UT administrators paid well in retreat

Victor Ashe
Government/Politics columnist

The current controversy on high pay for UT administrators who return to teach as faculty could not come at a worse time for the university, as it suggests waste through inflated salaries that are not genuinely earned or deserved.

To retire as chancellor, president or provost and then earn 75 percent of your salary with no limit as to how long it lasts and no connection to duties, workload or ability seems fundamentally misplaced. It is not fiscally conservative. It is wasteful. UT is often asking for more money and telling the Legislature not to micromanage. This weakens their argument as the board of trustees allowed this to happen.

This was actually reported in this column some three months ago after Jimmy Cheek announced his retirement as chancellor, but now the daily media have discovered it.

UT President Joe DiPietro obviously saw the public relations disaster looming when he offered to limit his own benefit to four years instead of a lifetime. He is taking a bullet for the other six people who are enjoying this benefit. Will the others step forward and announce an end to this windfall? Good question to be asked.

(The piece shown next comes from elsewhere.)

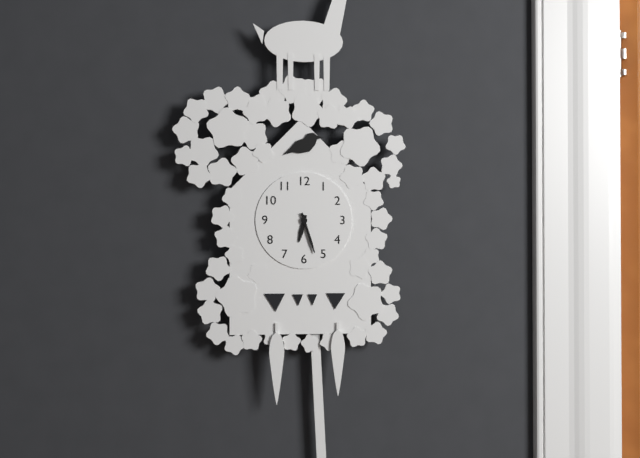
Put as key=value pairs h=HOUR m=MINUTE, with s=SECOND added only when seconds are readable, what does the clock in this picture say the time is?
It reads h=6 m=27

The excuse that this is what other comparable universities are paying does not apply for retreat salaries once the administrator returns to his prior job. How did the trustees allow this to happen? If they had read their materials they would have known it, as they approved the contracts allowing this. The trustees were not doing their job of examining expenses in this case.

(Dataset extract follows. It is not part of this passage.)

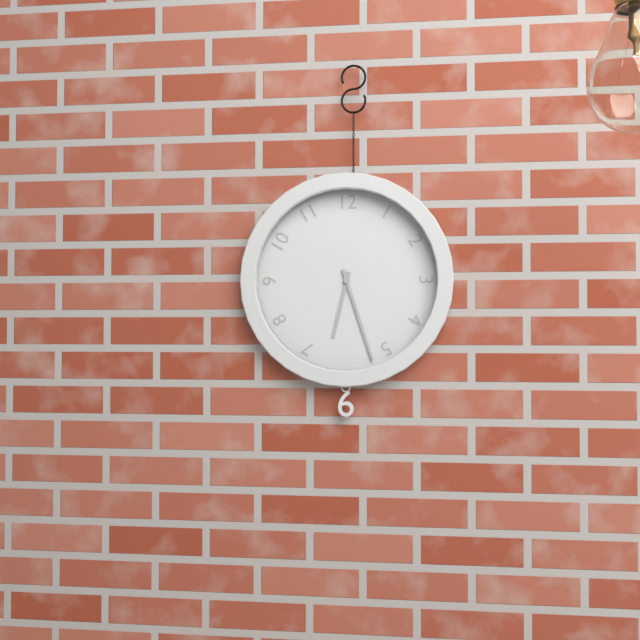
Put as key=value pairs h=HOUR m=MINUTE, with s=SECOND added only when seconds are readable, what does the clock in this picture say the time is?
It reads h=6 m=27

Unless this is changed soon, the Legislature may intervene, and certainly some candidates for governor may make it an issue. It is a legitimate issue for gubernatorial candidates as the governor is a voting member of the UT board who often chairs it. A candidate could pledge to not let it happen on his/her watch. UT would not benefit if this became a statewide issue and should act to modify it ASAP.

State Rep. Bill Dunn, who often has been one of the most conservative lawmakers, is not only backing the Haslam gas tax bill but is a sponsor. He says it helps build roads in North Knox County such as Emory Road. He points out he has opposed other tax hikes consistently in the past.

Circuit Court Judge Deborah Stevens turns 63 on March 17.

Former Lt. Gov. Ron Ramsey was in Knoxville two days last week promoting parental control over student placement. Ramsey retired two months ago from the second-highest office in the state at the height of his popularity. He will continue to push issues that are conservative and close to his beliefs.